Clinician Tips: Assess, Mobilise, Restore
Assessment:
Observe toe dorsiflexion during gait
Watch arch recoil during heel lift
Check ankle range and rearfoot motion
Manual Therapy:
Mobilise the first MTPJ to allow better toe-off
Release tight fascia, calf muscles, and intrinsics
Mobilise midfoot to reduce stiffness that blocks windlass action
Rehab Strategies:
Intrinsic foot muscle training (go beyond towel scrunches—include toe yoga and short-foot drills)
Controlled great toe extension drills
Gait retraining: pressure through the big toe at push-off
Clinical Significance: Small Toe, Big Role
When toe dorsiflexion or fascia tension is limited:
Arch lift fails
Force transfer suffers
Compensations occur up the chain (hello, ITB syndrome, Achilles tendinopathy, knee tracking issues)
Kappel-Bargas et al. (1998) also noted different arch responses to MTPJ extension:
Immediate arch lift: May indicate high tensile loading—watch for overuse injuries
Delayed arch response: Often seen in flat-footed or hypermobile clients—likely ineffective windlass
Summary: Why You Should Care
The windlass mechanism is not optional—it’s fundamental to foot function
It blends passive structure, elastic storage, and muscular support
Dysfunction leads to chronic pain and inefficient movement
Restoration requires joint mobility, fascial care, and motor retraining
Your client’s plantar fascia isn’t just a rope—it’s a smart, springy structure that adapts, supports, and propels.
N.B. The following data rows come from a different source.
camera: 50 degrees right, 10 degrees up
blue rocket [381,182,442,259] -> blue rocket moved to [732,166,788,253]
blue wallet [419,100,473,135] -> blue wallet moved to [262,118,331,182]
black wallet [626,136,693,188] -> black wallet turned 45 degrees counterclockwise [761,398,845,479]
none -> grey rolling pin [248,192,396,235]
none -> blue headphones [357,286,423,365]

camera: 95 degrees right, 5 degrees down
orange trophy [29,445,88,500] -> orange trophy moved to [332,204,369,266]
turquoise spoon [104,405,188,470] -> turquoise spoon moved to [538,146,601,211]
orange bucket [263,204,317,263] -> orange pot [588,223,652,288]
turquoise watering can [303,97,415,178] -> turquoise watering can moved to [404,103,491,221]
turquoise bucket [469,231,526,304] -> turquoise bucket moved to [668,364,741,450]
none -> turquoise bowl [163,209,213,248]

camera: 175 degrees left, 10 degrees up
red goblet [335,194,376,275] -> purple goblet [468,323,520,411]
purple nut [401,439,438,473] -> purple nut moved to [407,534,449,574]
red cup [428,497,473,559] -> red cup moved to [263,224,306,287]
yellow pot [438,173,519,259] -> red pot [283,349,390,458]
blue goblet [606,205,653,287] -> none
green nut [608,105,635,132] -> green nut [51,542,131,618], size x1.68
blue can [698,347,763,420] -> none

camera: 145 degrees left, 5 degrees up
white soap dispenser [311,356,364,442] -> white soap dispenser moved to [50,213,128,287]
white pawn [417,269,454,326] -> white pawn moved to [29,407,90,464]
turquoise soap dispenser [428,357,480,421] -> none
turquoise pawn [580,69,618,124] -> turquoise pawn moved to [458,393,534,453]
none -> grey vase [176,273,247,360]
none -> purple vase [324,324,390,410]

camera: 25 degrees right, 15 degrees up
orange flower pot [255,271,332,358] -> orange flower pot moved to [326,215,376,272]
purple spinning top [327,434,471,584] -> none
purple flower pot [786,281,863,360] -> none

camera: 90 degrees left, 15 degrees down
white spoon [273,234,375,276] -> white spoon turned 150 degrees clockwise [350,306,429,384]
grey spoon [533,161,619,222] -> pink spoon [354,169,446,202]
Respect the fascia. Honour the toe. And always check the windlass.
Want to Learn More?
Check out our Professional Study Modules (coming soon) where we dive into fascia dynamics, movement correction strategies, and evidence-backed treatments that actually work. It’s time to take fascia seriously—and have some fun doing it.
References
Hicks JH. The mechanics of the foot. II. The plantar aponeurosis and the arch. J Anat. 1954;88(1):25–30.
Okamura K, et al. Functional biomechanics of the windlass mechanism in symptomatic and asymptomatic individuals. Clinical Biomechanics. 2020;74:13–18.
Caravaggi P, et al. The mechanical function of the plantar fascia: a spring in your step. Clinical Biomechanics. 2021;87:7–14.
Kappel-Bargas A, et al. Toe dorsiflexion restriction and its relationship to plantar fascial dysfunction: a clinical review. J Foot Ankle Res. 2022;15(1):1–10.
Neumann DA. Kinesiology of the Musculoskeletal System. 3rd ed. Elsevier; 2013.
Cheng HYK, et al. Biomechanical analysis of plantar fascia strain in various loading conditions. Foot & Ankle Int. 2008;29(9):935–941.
Bolga LA, Malone TR. Plantar fasciitis and the windlass mechanism: A biomechanical link to clinical practice. J Athl Train. 2004;39(1):77–82.
Van Boerum DH, Sangeorzan BJ. Biomechanics of the foot and ankle. Orthop Clin North Am. 2003;34(1):1–17.